* WORK TASK
What is needed is every line of the data that includes the word "muito". Please copy each one.

==== DATA SUPPLIED

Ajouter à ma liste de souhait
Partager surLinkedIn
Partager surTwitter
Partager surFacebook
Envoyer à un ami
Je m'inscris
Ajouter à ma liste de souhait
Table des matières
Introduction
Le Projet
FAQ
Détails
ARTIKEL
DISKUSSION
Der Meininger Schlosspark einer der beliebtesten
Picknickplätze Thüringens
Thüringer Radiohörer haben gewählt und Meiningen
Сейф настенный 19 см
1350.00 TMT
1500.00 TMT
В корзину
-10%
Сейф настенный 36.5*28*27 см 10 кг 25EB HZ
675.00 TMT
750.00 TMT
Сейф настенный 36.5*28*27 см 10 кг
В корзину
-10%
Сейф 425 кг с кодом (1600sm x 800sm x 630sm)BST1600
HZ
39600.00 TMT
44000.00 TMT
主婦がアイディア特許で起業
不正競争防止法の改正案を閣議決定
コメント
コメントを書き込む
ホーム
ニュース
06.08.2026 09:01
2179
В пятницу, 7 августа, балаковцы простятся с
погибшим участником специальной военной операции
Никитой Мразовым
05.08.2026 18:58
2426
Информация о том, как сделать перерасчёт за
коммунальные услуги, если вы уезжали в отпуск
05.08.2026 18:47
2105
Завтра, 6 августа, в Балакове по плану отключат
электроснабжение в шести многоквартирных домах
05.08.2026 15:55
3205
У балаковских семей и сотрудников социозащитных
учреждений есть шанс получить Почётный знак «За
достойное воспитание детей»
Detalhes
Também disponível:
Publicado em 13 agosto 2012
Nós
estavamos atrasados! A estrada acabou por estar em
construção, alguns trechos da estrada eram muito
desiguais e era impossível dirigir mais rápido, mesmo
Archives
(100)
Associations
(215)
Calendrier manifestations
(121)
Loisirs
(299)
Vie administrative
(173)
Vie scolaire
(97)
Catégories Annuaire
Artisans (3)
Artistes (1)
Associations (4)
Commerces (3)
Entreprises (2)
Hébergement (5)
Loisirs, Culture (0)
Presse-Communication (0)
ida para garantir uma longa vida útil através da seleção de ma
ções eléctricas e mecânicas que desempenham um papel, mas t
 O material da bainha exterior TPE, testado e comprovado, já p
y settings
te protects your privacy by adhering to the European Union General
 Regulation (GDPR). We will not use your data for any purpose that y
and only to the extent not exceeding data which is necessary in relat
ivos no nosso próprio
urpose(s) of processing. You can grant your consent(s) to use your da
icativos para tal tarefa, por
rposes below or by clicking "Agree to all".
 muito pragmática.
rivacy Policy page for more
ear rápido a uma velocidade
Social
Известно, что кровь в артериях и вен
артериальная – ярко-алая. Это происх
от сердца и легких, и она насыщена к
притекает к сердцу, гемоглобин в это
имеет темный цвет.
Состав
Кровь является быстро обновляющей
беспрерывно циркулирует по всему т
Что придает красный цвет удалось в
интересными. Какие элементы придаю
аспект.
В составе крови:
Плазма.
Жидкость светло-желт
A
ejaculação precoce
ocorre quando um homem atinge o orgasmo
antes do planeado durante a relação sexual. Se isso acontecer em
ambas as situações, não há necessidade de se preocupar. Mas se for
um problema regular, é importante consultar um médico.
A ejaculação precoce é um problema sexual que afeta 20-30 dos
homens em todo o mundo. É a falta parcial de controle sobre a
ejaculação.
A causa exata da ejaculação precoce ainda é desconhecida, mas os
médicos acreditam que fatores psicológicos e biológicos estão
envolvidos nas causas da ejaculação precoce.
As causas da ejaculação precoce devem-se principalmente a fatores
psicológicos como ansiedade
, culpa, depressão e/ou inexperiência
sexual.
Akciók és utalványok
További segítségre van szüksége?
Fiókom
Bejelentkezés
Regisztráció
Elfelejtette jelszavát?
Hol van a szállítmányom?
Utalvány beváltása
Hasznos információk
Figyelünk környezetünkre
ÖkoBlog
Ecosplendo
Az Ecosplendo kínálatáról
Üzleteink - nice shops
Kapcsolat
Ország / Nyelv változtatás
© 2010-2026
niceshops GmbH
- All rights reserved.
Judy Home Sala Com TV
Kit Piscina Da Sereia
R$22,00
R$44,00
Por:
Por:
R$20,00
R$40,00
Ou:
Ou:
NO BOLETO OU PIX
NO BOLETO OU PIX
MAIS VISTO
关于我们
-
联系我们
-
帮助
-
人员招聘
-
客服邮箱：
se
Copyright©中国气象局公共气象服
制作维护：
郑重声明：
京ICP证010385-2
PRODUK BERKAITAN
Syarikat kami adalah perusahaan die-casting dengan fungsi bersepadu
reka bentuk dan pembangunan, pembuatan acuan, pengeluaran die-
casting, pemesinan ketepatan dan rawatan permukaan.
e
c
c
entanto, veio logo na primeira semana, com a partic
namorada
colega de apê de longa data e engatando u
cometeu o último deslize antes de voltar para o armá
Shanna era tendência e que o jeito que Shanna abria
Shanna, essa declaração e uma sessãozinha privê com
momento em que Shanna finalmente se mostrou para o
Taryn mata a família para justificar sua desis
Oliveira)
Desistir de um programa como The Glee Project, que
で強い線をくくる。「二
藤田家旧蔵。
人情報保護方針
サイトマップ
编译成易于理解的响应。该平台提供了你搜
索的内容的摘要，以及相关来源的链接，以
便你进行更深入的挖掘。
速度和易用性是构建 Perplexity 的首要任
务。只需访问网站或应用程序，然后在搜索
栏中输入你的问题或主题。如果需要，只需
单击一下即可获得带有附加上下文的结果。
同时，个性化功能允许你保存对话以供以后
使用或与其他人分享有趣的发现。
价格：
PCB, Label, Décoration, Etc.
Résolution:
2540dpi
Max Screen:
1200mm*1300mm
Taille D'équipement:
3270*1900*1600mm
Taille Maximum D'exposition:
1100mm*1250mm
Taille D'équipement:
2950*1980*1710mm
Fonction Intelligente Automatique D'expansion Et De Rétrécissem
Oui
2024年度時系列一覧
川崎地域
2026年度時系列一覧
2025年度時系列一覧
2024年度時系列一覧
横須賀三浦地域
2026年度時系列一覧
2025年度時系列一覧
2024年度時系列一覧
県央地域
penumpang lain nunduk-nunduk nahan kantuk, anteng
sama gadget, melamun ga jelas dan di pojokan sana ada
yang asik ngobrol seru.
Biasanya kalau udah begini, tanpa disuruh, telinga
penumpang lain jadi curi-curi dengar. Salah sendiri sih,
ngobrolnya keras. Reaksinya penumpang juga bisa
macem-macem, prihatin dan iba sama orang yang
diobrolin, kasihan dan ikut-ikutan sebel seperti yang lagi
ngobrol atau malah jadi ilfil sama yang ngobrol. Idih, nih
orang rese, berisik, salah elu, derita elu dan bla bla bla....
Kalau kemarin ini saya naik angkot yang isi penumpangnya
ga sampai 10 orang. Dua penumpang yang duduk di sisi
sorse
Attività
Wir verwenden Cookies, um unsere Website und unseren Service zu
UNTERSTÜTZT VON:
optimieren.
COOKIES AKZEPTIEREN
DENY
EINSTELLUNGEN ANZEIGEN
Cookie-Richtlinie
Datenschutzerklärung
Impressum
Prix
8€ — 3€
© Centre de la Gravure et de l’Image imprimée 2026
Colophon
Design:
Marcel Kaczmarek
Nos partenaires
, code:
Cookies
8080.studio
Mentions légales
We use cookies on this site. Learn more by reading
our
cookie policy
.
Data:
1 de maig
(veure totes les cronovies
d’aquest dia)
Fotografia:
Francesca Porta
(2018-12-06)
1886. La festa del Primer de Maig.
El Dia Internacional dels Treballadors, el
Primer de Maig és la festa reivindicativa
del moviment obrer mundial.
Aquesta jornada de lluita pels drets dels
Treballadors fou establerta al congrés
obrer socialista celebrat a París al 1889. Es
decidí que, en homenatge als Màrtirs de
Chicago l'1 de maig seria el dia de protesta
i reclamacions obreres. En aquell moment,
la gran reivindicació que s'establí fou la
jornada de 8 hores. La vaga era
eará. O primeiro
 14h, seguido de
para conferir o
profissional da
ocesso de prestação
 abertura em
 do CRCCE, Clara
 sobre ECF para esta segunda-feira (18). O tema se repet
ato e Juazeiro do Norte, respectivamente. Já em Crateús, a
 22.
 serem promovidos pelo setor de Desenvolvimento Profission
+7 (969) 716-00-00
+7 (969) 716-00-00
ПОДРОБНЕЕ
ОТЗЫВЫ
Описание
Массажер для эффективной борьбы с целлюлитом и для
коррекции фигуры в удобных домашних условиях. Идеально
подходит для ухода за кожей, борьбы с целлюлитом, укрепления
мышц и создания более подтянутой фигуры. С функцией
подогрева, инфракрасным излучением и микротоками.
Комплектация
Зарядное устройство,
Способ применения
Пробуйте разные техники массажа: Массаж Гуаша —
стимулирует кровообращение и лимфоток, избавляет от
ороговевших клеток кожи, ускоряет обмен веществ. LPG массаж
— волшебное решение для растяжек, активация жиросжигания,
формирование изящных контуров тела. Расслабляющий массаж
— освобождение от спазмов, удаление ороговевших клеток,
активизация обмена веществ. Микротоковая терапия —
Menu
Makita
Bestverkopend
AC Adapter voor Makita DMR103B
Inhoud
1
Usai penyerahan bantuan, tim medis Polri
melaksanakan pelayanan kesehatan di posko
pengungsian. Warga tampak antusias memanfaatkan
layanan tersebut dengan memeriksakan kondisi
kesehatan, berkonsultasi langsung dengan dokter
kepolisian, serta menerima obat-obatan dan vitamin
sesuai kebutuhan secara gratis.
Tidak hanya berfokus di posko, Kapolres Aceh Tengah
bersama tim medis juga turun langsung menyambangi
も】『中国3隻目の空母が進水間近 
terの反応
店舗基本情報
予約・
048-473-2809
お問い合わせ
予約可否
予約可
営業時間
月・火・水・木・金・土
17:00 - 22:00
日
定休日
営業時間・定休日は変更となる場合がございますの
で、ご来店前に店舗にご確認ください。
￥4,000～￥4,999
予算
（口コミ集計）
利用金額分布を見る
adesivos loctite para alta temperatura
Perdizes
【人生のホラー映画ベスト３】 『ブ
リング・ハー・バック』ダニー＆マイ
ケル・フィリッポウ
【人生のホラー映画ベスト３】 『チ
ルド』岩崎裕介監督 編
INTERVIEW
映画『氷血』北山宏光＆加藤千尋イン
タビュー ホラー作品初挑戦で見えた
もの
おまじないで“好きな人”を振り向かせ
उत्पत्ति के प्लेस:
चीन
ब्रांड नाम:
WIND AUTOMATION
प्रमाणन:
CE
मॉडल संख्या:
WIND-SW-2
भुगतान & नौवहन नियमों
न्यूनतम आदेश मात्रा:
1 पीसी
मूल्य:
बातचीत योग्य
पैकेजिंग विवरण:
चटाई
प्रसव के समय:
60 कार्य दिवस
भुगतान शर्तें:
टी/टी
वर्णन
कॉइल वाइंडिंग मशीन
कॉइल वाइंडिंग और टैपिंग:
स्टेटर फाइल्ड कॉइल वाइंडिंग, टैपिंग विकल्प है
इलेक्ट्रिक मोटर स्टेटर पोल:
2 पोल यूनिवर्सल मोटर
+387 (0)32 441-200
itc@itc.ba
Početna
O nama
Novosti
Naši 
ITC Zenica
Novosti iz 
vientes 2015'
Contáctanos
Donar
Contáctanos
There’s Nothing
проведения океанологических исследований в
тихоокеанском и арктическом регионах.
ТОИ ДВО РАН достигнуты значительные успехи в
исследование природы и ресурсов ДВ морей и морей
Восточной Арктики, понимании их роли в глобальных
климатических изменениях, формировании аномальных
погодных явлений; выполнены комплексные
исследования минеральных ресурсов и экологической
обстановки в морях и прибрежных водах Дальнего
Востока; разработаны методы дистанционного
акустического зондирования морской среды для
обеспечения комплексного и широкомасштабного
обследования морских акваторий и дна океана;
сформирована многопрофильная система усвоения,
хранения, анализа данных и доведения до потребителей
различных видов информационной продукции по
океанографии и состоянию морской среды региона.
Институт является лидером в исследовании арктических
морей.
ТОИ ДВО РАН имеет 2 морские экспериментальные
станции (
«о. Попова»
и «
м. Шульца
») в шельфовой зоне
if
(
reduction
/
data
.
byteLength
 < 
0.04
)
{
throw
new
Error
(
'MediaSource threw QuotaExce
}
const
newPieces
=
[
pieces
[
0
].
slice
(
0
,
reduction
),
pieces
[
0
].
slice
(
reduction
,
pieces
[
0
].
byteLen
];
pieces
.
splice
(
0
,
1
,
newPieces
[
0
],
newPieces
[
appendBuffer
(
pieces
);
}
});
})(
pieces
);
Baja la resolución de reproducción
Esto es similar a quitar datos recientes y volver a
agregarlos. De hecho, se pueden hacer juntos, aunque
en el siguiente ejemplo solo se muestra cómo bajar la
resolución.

========

* RESPONSE
construção, alguns trechos da estrada eram muito
 muito pragmática.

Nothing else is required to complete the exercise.